- [Excerpted passage]
· · ·

Manik, how about adding a reference count to the lock entry? If there is a
waiter on the lock, the reverence count will be > 0 and the owner won't
remove the key on unlock.


On Tue, Oct 16, 2012 at 3:43 AM, Manik Surtani <ma...@jboss.org> wrote:

> Hmm, that actually might just do the trick.  Thanks!
>
> On 15 Oct 2012, at 17:46, Jason Greene <jason.gre...@redhat.com> wrote:
>
> I think what you are looking for is this:
>
>
> http://gee.cs.oswego.edu/dl/jsr166/dist/jsr166edocs/jsr166e/ConcurrentHashMapV8.html#computeIfAbsent(K,
> jsr166e.ConcurrentHashMapV8.Fun)
>
> On Oct 15, 2012, at 11:23 AM, Manik Surtani <ma...@jboss.org> wrote:
>
> Guys, after investigating https://issues.jboss.org/browse/ISPN-2381 and
> https://github.com/infinispan/infinispan/pull/1382, I've discovered a
> pretty nasty race condition in our per-entry lock containers (whether
> OwnableReentrantLocks or JDK locks for non-transactional caches).
>
> The problem is that we maintain a lock map, and any given request can
> acquire a lock, if a lock doesn't exist for a given key, create the lock
> and acquire it, and when done, release the lock and remove it from the lock
> map.  There's lots of room for races to occur.  The current impl uses a
> ConcurrentMap, where concurrent operations on the map are used to make sure
> locks are not overwritten.  But still, since the process of creating,
> acquiring and adding the lock to the lock map needs to be atomic, and not
> just atomic but also safe with regards to competing threads (say, an old
> owner) releasing the lock and removing it from the map (also atomic), I
> think a concurrent map isn't good enough anymore.

· · ·

- [Information supplied]
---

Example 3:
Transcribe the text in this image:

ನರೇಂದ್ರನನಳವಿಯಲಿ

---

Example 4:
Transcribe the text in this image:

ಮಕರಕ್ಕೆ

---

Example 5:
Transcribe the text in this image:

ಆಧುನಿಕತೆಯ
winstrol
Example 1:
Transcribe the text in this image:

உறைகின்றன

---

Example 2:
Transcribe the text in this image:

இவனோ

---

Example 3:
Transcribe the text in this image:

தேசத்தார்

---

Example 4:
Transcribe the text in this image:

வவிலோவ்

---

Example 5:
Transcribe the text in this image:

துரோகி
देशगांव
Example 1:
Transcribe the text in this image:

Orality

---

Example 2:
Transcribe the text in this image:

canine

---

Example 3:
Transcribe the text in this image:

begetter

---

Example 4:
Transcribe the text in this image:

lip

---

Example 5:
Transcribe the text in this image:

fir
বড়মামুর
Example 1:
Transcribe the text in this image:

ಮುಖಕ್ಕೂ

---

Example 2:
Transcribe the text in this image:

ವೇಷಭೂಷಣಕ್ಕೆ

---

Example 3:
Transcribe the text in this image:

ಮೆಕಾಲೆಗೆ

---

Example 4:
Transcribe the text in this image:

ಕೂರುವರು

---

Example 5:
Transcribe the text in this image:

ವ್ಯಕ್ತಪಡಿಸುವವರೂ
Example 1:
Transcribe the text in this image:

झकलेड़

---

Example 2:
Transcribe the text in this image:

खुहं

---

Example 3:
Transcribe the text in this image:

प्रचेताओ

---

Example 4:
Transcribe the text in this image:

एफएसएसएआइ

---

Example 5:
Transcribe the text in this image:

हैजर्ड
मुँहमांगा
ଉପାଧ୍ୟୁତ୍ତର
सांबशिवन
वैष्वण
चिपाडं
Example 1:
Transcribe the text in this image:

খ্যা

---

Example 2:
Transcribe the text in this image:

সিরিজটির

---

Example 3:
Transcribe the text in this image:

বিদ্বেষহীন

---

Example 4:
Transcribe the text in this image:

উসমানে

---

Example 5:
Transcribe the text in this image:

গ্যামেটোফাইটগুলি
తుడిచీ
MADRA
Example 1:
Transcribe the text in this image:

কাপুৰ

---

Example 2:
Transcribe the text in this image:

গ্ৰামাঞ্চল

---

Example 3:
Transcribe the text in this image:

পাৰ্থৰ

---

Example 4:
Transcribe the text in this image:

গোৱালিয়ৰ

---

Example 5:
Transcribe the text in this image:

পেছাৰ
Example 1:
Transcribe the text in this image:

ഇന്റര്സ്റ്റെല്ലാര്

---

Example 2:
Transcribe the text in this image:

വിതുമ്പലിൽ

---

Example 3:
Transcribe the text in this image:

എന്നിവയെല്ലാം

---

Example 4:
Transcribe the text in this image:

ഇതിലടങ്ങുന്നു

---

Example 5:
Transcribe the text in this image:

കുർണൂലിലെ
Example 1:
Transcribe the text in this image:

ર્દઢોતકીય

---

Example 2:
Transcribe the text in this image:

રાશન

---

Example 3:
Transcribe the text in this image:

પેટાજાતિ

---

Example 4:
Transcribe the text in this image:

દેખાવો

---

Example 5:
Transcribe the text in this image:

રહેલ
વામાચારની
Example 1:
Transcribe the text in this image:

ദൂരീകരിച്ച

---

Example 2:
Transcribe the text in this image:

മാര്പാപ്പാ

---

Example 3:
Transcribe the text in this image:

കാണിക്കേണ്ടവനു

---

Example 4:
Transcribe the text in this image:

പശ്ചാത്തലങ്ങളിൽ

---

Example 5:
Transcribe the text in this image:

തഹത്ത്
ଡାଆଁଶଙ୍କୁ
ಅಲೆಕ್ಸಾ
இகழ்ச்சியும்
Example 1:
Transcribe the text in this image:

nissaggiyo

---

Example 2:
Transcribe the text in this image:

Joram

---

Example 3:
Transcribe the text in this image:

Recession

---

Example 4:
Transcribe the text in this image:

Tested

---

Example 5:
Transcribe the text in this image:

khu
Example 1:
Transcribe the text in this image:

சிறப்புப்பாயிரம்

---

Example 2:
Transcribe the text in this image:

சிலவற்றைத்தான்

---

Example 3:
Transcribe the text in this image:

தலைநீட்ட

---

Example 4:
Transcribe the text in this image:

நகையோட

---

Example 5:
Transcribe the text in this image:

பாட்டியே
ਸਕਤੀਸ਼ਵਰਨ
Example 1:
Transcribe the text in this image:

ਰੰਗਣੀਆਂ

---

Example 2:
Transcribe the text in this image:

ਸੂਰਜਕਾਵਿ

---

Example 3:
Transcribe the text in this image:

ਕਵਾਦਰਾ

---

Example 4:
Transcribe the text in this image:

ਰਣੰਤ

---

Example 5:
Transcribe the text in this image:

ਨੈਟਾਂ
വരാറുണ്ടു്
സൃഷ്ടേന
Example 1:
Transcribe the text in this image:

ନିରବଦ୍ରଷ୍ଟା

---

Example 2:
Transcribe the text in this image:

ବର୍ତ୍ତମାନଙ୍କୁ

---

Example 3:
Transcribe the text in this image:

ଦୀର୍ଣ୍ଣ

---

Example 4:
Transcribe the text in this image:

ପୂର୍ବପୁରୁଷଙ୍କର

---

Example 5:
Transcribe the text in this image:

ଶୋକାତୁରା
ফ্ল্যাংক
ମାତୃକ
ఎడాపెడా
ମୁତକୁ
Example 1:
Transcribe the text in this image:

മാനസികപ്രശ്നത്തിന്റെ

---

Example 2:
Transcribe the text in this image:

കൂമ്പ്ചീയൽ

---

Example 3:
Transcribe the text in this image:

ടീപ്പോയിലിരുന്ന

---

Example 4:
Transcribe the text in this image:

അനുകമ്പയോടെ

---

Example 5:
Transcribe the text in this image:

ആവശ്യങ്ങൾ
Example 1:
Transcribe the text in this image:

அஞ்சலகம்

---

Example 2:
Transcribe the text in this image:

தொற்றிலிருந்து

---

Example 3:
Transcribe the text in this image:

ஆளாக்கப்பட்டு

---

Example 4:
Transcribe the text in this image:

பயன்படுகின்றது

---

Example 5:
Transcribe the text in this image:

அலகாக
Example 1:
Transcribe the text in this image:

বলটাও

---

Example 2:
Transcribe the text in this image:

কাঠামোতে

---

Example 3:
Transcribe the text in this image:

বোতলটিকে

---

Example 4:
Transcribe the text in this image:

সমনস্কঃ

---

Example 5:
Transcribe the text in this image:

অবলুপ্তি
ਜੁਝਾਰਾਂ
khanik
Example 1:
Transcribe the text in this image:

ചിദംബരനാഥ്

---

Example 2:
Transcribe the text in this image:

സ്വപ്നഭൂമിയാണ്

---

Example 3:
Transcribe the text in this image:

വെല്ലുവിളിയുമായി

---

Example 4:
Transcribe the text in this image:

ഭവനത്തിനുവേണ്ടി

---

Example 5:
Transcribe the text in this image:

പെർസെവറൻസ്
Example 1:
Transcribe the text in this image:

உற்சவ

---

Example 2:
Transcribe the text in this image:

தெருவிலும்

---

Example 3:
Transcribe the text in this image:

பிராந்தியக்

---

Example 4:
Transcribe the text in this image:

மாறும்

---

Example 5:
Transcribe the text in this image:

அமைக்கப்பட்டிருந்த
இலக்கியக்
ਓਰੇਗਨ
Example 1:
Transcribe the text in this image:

· · ·

Answer these about the email thread on per-entry lock containers:
(a) What does the first message suggest adding to the lock entry?
(b) What kind of map does the current implementation use to keep locks from being overwritten?
(c) Which two issue or pull request links did Manik Surtani investigate before finding the race condition?
The records were taken from a different source.

- [Result for this exercise]
(a) A reference count.
(b) A ConcurrentMap.
(c) https://issues.jboss.org/browse/ISPN-2381 and https://github.com/infinispan/infinispan/pull/1382.